Gedung Putih sendiri belum memberikan konfirmasi terbuka mengenai waktu maupun bentuk keterlibatan langsung dalam konflik ini. Juru Bicara Departemen Pertahanan AS hanya menyampaikan bahwa “semua opsi sedang dipertimbangkan” dan bahwa Presiden Joe Biden terus menerima laporan perkembangan terbaru dari para penasihat keamanan nasionalnya.
Di sisi lain, Iran melalui juru bicara Kementerian Luar Negeri mereka, memperingatkan bahwa setiap bentuk agresi militer terhadap negaranya akan dibalas dengan kekuatan penuh. “Kami siap mempertahankan kedaulatan negara kami dari setiap bentuk serangan asing. Tindakan balasan kami akan tegas dan menyeluruh,” tegas perwakilan Teheran dalam pernyataan resminya.
Komunitas internasional menyambut kabar ini dengan keprihatinan mendalam. Beberapa negara Eropa, seperti Jerman dan Prancis, mendesak agar Amerika Serikat dan Iran menahan diri serta mengutamakan jalur diplomasi untuk menyelesaikan konflik yang berlarut-larut ini.
Perserikatan Bangsa-Bangsa (PBB) juga telah mengadakan rapat darurat untuk membahas perkembangan situasi ini. Sekretaris Jenderal PBB, António Guterres, menyerukan semua pihak untuk menahan diri dari tindakan militer yang bisa memperburuk kondisi kemanusiaan dan keamanan regional.
Masyarakat global khawatir bahwa jika konflik ini benar-benar pecah menjadi perang terbuka antara AS dan Iran, dampaknya tidak hanya akan terasa di Timur Tengah, tetapi juga secara global—terutama dalam aspek energi dan stabilitas ekonomi dunia. Iran dikenal sebagai salah satu produsen minyak utama, dan konflik bersenjata di wilayah tersebut hampir selalu berdampak pada lonjakan harga minyak dunia.
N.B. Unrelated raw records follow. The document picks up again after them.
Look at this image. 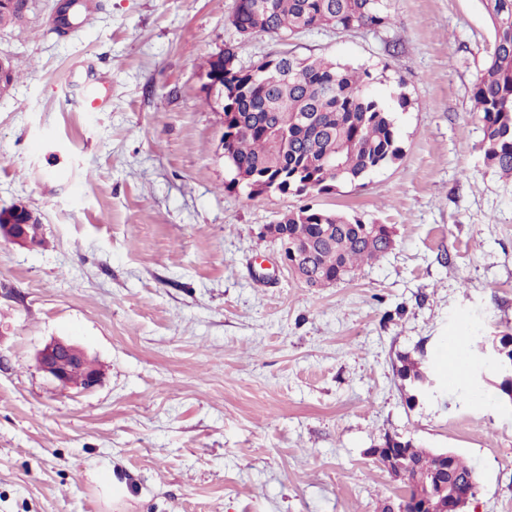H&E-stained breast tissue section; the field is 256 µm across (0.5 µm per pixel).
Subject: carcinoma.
<instances>
[{
  "instance_id": "obj_1",
  "label": "carcinoma",
  "mask_w": 512,
  "mask_h": 512,
  "mask_svg": "<svg viewBox=\"0 0 512 512\" xmlns=\"http://www.w3.org/2000/svg\"><path fill=\"white\" fill-rule=\"evenodd\" d=\"M389 0H234L230 22L237 32L285 38L315 29L338 34L377 31L391 21ZM493 32L484 68L473 89L474 110L482 125L480 148L485 163L512 177V0H479ZM28 0L0 11V27L25 21ZM236 55L227 48L208 62V79L224 90L223 111L235 118L224 124V150L233 171L253 177L230 186L255 193L254 185L281 194L331 191L337 183H356L403 156L392 112L370 90V73L321 57L282 52L265 56L251 67L224 69L221 59ZM335 152L340 169L333 171L325 156ZM278 223L288 250L304 257L316 284H337L364 263L391 249L386 224H366L358 217L312 206L283 214ZM486 348H498L512 360V335L487 337ZM397 375L407 380L410 400L430 392L435 378L431 365L402 356ZM497 400L512 406V378L496 374ZM380 444L426 469L448 468L462 480L475 473L460 456L447 462L425 452L412 438L384 436Z\"/></svg>"
}]
</instances>
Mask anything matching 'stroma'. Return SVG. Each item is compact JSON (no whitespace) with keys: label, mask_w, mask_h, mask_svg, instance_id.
Instances as JSON below:
<instances>
[{"label":"stroma","mask_w":512,"mask_h":512,"mask_svg":"<svg viewBox=\"0 0 512 512\" xmlns=\"http://www.w3.org/2000/svg\"><path fill=\"white\" fill-rule=\"evenodd\" d=\"M62 2L0 29V209L26 201L44 239L0 238V512H379L398 487L366 452L387 434L472 464L467 512H512V410L490 368L446 365L452 339L512 333V180L473 112L479 0H391L386 28L286 44L242 39L234 0H99L64 35ZM229 46L245 67L288 49L369 70L402 159L327 194L230 187L206 78ZM88 92L102 109H76ZM305 204L394 245L306 287L265 232ZM55 339L94 360V390L39 369ZM406 355L437 366L415 404Z\"/></svg>","instance_id":"1"}]
</instances>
Pasar saham global pun mulai menunjukkan gejolak. Beberapa indeks utama di Eropa dan Asia mengalami penurunan signifikan sebagai respons atas kekhawatiran bahwa situasi akan memburuk dalam waktu dekat. Investor cenderung menarik dana mereka ke aset-aset yang dianggap lebih aman, seperti emas dan dolar AS.
Dalam negeri, masyarakat AS sendiri terpecah menyikapi kabar ini. Sebagian mendukung langkah pemerintah sebagai bentuk perlindungan terhadap kepentingan nasional dan sekutu di kawasan, sementara sebagian lain khawatir bahwa langkah militer akan menyeret negara itu kembali ke dalam perang panjang seperti yang pernah terjadi di Irak dan Afghanistan.
Untuk saat ini, dunia hanya bisa menunggu dan mengamati arah perkembangan konflik ini. Apakah Amerika Serikat benar-benar akan melancarkan serangan ke Iran dalam beberapa hari ke depan, atau apakah diplomasi akan kembali menjadi jalan utama untuk meredakan ketegangan, semua masih berada dalam bayang-bayang ketidakpastian. Yang jelas, langkah apa pun yang diambil akan membawa dampak besar bagi keamanan dan stabilitas global.